What is art? Art grows from joy and sorrow. But mostly from sorrow. It grows from human lives.Edvard Munch

How do you handle your struggle? Your pain? What outlet do you use to channel that hurt into something of meaning and something of beauty?

Do you write lyrics?

Write poems?

Do you express yourself on a canvas? A blog post?

We make comics.

Comics with stories and characters with purpose that fold in the issues and realities we go through daily and tell them through the perspective of men and women who so happen to be superheroes.

When we started Arclight, we knew we needed a cast of characters to be able to tell the kinds of stories we were going to tell today.

So we built a company that was inclusive and representative; that did not exclude, did not discriminate, and held no prejudice or bias against one particular group of people. And at the helm of this ship, as a Black man, naturally I created what came from within and what I knew.

And what I knew was that we were in trouble.

In fact, we had been in trouble. The Black life was disposable. It seemed to matter less. And I felt powerless. Powerless against a system designed to allow the murder of Black boys, Black men, Black girls and Black women slide under a proverbial rug and continue living life as if nothing had happened.

And that hurt.

That stung.


Are were we that inferior? Are we considered that much less to where this concept of justice never, ever shines its light on our front door?

And out of those questions, out of that hurt and pain of seeing body after body lie lifelessly in the street—from Trayvon, to Oscar, to Mike and countless others—I had to do something with this feeling of being hopeless and without power.

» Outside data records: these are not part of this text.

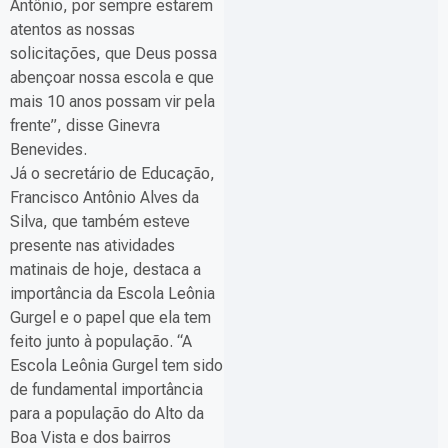
Antônio, por sempre estarem
atentos as nossas
solicitações, que Deus possa
abençoar nossa escola e que
mais 10 anos possam vir pela
frente”, disse Ginevra
Benevides.
Já o secretário de Educação,
Francisco Antônio Alves da
Silva, que também esteve
presente nas atividades
matinais de hoje, destaca a
importância da Escola Leônia
Gurgel e o papel que ela tem
feito junto à população. “A
Escola Leônia Gurgel tem sido
de fundamental importância
para a população do Alto da
Boa Vista e dos bairros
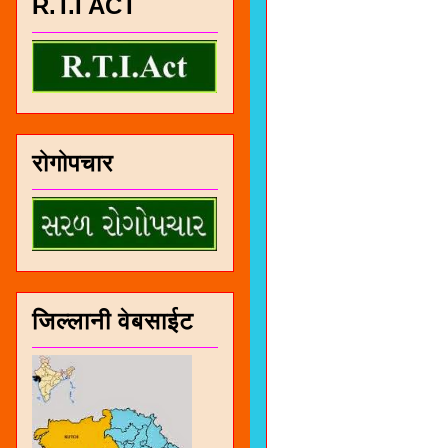
R.T.I ACT
रोगोपचार
जिल्लानी वेबसाईट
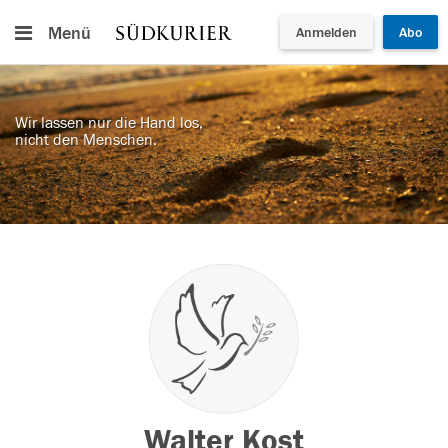
Menü
Anmelden
Abo
Wir lassen nur die Hand los,
nicht den Menschen.
Walter Kost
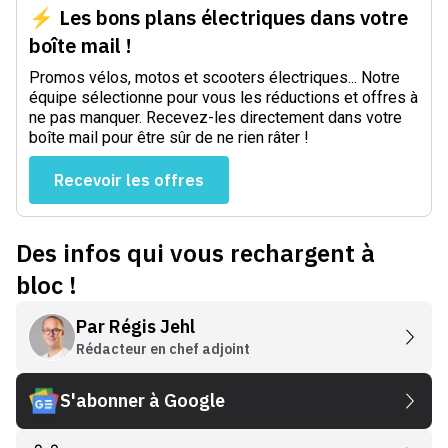
⚡ Les bons plans électriques dans votre
boîte mail !
Promos vélos, motos et scooters électriques... Notre
équipe sélectionne pour vous les réductions et offres à
ne pas manquer. Recevez-les directement dans votre
boîte mail pour être sûr de ne rien râter !
Recevoir les offres
Des infos qui vous rechargent à
bloc !
Par
Régis Jehl
Rédacteur en chef adjoint
S'abonner à Google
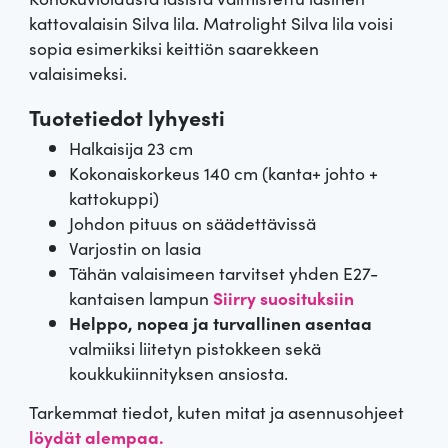
kattovalaisin Silva lila. Matrolight Silva lila voisi
sopia esimerkiksi keittiön saarekkeen
valaisimeksi.
Tuotetiedot lyhyesti
Halkaisija 23 cm
Kokonaiskorkeus 140 cm (kanta+ johto +
kattokuppi)
Johdon pituus on säädettävissä
Varjostin on lasia
Tähän valaisimeen tarvitset yhden E27-
kantaisen lampun
Siirry suosituksiin
Helppo, nopea ja turvallinen asentaa
valmiiksi liitetyn pistokkeen sekä
koukkukiinnityksen ansiosta.
Tarkemmat tiedot, kuten mitat ja asennusohjeet
löydät alempaa.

So I wrote our first mini issue: Enough Is Enough

In this space—in this fictional world—I was able to stop all of this. I had the power. I had the strength, the speed. I felt responsible and heroic, shutting out the reality of the situation and just for a few moments in time connecting with my larger-than-life self in the shoes of one of our characters: Bolt.

There’s levels to this

You may be unaware of this, but Bolt’s real name is Trevaughn Grant, which made him the perfect character to tell this story through.

His name is a combination of Trayvon Martin’s first name with a different spelling and Oscar Grant’s last name. So I am in constant remembrance of the lives that continue to be taken by people who volunteer themselves to be executioner when it isn’t called for.

This story was meant to put the power back in our hands even if for a brief moment in time. To give a life back before it was unjustly taken. To let the world know that Black Lives Matter, and when we rise, when we use our gifts, our talents, and our collective strength, we are absolutely unstoppable.

When we rise and use our collective strength, we are unstoppable.

There’s also a level of responsibility

There was a moral responsibility with this story, too. Not all police are evil. Not all are bad. There are upstanding men and women on the force who would do anything for someone like me to make sure I got the protection from them if I needed it.

It’s not about Black people v. Police.

It’s a fight against police brutality, an unfair justice system, and those who continue to take the lives of Black, United States citizens without consequence. And in this story, in this world, someone who looked like me was able to save the day and correct these wrongs within our society so that a young man, not that much older than Tamir Rice, could live to see another day.